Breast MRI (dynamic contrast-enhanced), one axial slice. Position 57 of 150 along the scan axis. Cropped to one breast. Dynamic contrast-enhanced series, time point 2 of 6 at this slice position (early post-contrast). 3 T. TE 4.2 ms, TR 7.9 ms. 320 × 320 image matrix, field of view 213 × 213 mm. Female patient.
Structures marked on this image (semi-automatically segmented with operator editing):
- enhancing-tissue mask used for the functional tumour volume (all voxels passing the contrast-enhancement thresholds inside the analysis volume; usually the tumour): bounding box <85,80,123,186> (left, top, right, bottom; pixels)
- - -
**Problem to work on**
Extract the lines above, from the first one through the one containing "Structures marked on", and return only those, unchanged.

**Response to this exercise**
Breast MRI (dynamic contrast-enhanced), one axial slice. Position 57 of 150 along the scan axis. Cropped to one breast. Dynamic contrast-enhanced series, time point 2 of 6 at this slice position (early post-contrast). 3 T. TE 4.2 ms, TR 7.9 ms. 320 × 320 image matrix, field of view 213 × 213 mm. Female patient.
Structures marked on this image (semi-automatically segmented with operator editing):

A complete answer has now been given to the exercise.